> [EXERCISE DETAILS]: Copy the lines from the one with "Est-il judicieux de faire appel à" through the one with "si vous résidez à Blagnac.", substituting "Toulouse" for every "Blagnac" and changing nothing else.

> [EXTRACTED INFORMATION]:
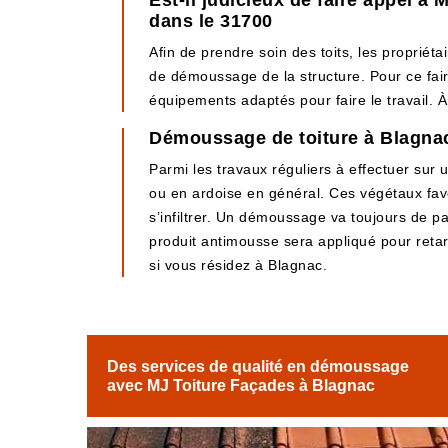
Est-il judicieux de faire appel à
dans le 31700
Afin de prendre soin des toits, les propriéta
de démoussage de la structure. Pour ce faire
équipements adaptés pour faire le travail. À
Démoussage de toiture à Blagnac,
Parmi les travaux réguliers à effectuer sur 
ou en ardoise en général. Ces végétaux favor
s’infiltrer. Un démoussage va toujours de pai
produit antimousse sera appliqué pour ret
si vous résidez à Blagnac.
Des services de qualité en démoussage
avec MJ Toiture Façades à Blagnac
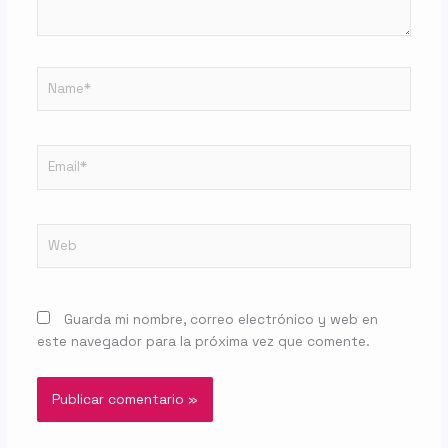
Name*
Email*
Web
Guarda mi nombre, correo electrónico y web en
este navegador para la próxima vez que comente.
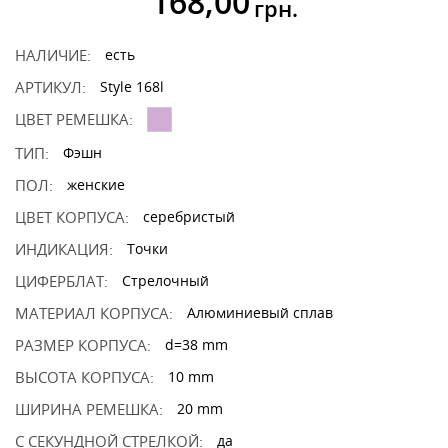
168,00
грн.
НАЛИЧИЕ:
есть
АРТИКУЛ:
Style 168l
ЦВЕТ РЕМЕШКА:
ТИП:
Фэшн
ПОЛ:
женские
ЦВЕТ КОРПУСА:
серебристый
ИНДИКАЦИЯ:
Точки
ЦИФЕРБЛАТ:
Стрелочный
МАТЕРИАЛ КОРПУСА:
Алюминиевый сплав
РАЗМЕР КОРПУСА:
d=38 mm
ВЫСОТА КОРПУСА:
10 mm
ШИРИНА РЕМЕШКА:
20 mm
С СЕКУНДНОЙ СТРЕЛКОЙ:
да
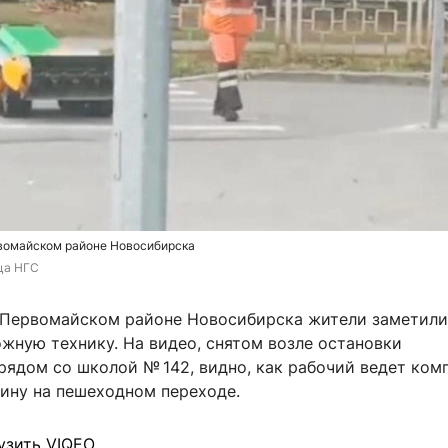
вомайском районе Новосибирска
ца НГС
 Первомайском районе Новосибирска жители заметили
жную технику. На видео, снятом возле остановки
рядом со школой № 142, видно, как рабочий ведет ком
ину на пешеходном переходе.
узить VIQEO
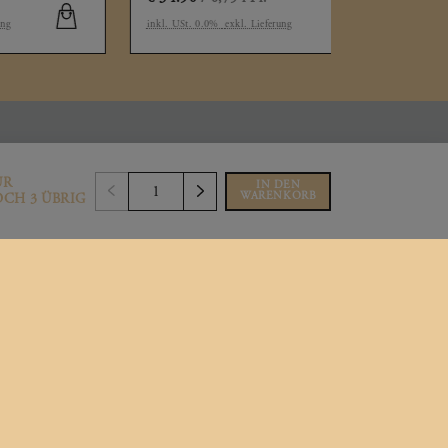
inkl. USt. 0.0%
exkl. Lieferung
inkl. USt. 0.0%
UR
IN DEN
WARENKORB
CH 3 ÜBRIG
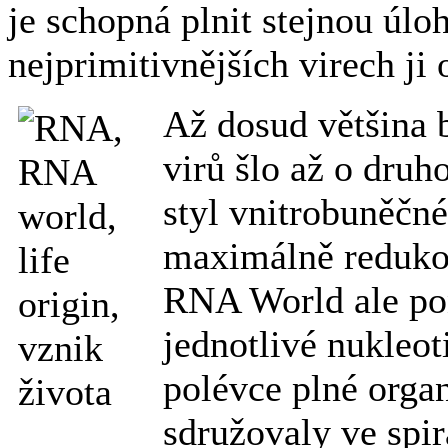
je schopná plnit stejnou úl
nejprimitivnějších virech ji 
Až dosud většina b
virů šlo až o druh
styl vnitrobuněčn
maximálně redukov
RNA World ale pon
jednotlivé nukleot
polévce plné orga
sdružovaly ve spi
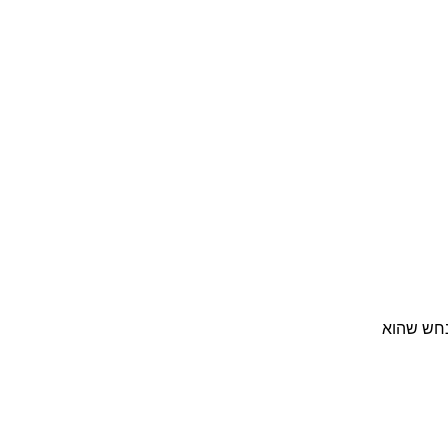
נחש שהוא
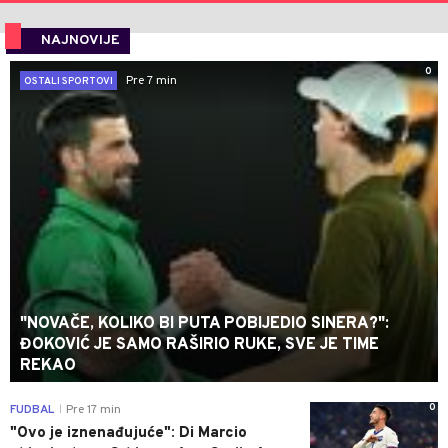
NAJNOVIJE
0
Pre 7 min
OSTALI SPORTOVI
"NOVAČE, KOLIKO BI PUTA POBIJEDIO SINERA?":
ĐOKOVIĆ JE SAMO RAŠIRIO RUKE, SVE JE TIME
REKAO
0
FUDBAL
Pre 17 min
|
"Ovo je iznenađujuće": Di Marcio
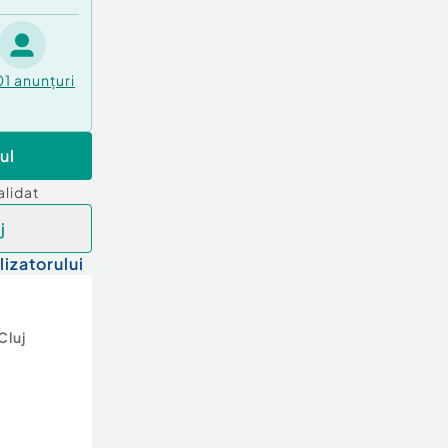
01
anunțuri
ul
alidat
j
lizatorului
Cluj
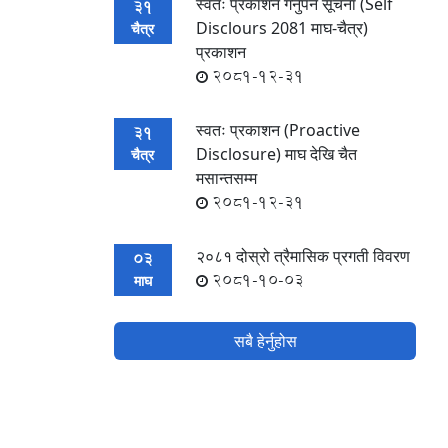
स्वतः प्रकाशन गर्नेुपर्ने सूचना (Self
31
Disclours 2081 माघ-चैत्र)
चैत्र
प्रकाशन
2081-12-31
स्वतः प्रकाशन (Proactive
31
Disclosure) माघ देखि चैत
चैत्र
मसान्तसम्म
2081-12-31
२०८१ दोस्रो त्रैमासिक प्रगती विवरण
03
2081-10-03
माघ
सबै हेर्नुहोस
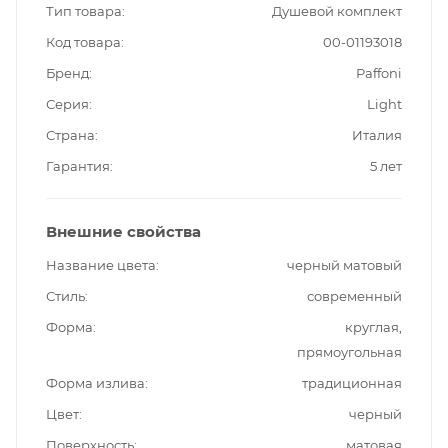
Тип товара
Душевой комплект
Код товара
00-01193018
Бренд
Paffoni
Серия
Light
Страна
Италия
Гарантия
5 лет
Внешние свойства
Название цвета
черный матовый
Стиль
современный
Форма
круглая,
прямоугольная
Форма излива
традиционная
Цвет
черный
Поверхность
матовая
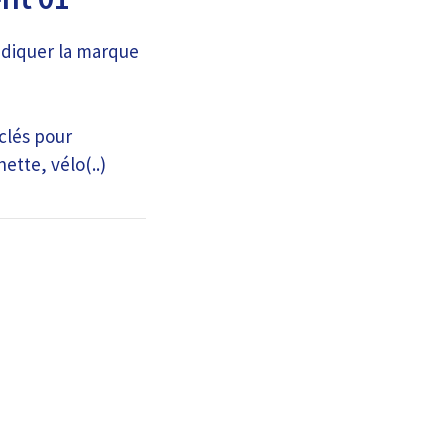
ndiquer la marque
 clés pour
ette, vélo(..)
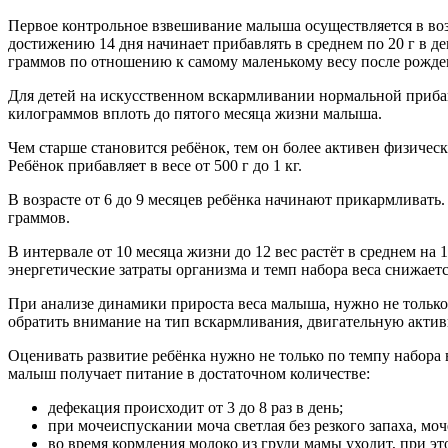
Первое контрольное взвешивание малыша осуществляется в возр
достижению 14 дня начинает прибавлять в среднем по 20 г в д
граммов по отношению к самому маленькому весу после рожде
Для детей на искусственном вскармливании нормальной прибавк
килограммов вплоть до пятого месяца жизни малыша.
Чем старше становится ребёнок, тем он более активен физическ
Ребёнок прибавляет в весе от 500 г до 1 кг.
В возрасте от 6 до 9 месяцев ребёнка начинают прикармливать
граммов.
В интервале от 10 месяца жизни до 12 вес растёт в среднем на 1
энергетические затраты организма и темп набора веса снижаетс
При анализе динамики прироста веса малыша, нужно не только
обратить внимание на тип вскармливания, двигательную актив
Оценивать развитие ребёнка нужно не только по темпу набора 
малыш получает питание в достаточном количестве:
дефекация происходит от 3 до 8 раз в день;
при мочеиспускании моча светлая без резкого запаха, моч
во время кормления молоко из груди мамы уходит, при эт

* * *

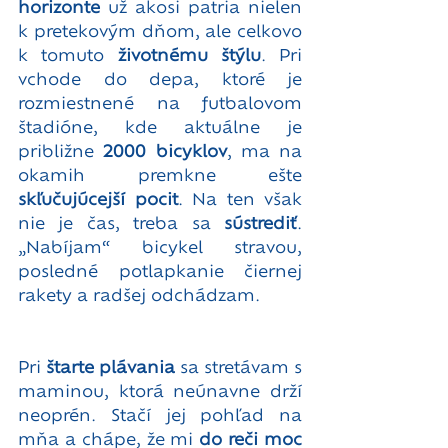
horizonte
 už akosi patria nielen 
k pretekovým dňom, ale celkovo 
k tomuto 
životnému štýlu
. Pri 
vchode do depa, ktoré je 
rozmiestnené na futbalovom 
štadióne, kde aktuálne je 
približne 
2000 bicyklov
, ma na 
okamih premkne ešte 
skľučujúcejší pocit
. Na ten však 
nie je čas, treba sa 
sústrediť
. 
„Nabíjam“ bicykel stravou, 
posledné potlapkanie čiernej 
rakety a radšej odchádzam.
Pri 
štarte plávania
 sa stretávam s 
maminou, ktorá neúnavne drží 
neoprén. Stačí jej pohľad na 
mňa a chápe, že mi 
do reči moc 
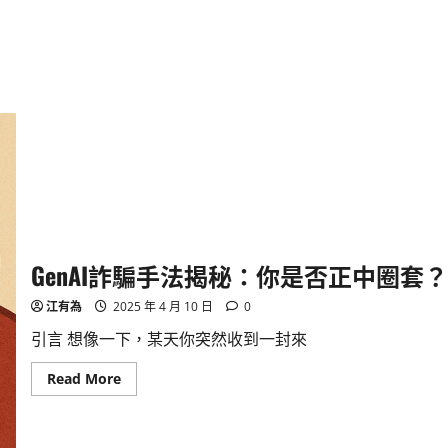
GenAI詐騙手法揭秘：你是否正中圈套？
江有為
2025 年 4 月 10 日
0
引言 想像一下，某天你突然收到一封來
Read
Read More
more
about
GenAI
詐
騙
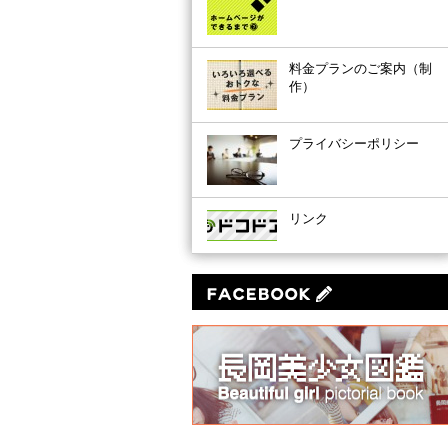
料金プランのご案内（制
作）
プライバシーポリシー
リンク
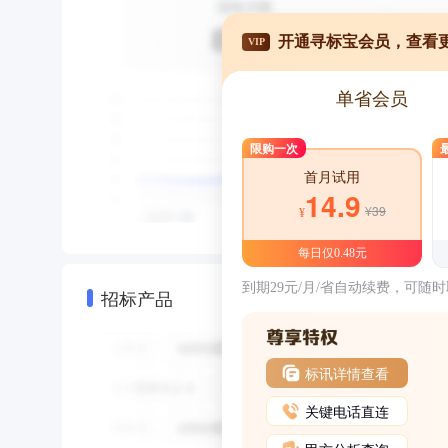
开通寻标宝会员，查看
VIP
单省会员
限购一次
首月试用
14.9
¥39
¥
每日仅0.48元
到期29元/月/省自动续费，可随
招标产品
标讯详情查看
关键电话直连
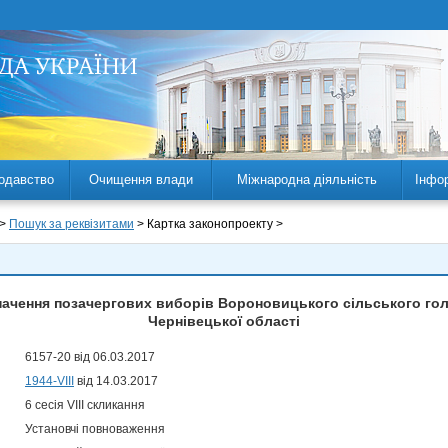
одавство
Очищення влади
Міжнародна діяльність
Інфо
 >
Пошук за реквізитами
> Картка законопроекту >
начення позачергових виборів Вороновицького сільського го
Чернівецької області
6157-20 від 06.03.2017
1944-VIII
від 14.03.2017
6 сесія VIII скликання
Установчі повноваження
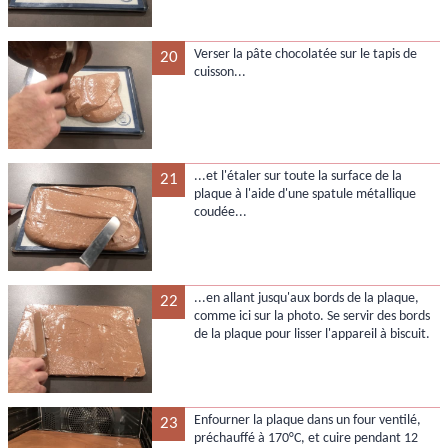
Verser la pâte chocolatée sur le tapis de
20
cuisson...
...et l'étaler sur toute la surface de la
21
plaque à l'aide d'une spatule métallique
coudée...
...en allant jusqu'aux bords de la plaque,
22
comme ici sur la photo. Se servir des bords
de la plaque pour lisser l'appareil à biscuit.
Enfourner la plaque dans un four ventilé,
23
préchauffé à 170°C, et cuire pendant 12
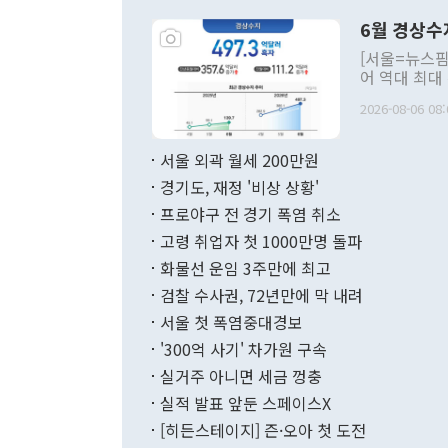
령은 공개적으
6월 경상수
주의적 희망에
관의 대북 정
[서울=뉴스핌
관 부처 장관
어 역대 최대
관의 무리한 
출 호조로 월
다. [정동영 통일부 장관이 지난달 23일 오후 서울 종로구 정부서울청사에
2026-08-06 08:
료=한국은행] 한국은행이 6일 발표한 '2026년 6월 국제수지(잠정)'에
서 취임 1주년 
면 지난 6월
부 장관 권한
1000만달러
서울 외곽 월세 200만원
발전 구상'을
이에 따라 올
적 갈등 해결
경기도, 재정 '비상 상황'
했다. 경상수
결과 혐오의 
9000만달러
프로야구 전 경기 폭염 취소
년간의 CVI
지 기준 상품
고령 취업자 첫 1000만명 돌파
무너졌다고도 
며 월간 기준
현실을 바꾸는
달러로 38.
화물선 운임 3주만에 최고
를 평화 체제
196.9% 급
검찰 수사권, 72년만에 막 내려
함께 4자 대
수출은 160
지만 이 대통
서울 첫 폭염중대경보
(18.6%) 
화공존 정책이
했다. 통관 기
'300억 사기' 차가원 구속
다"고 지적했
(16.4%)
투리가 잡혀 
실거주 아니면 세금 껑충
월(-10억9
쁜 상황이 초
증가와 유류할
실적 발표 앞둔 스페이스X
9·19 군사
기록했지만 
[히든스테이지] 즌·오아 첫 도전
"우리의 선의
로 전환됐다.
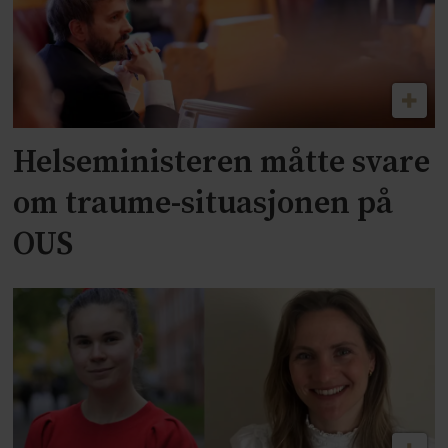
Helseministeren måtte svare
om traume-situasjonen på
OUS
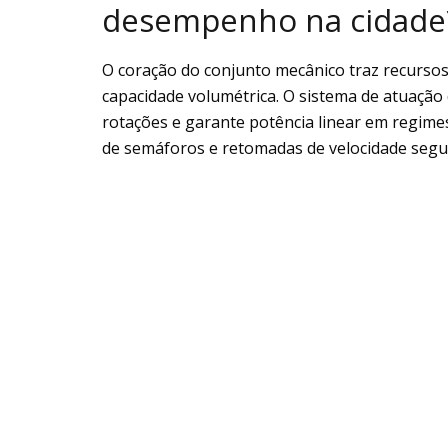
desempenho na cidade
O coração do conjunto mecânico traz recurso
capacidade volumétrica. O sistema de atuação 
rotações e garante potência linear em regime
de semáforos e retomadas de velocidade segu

> [PROBLEM SOLUTION]:
Est-il judicieux de faire appel à
dans le 31700
Afin de prendre soin des toits, les propriéta
de démoussage de la structure. Pour ce faire
équipements adaptés pour faire le travail. À
Démoussage de toiture à Toulouse,
Parmi les travaux réguliers à effectuer sur 
ou en ardoise en général. Ces végétaux favor
s’infiltrer. Un démoussage va toujours de pai
produit antimousse sera appliqué pour ret
si vous résidez à Toulouse.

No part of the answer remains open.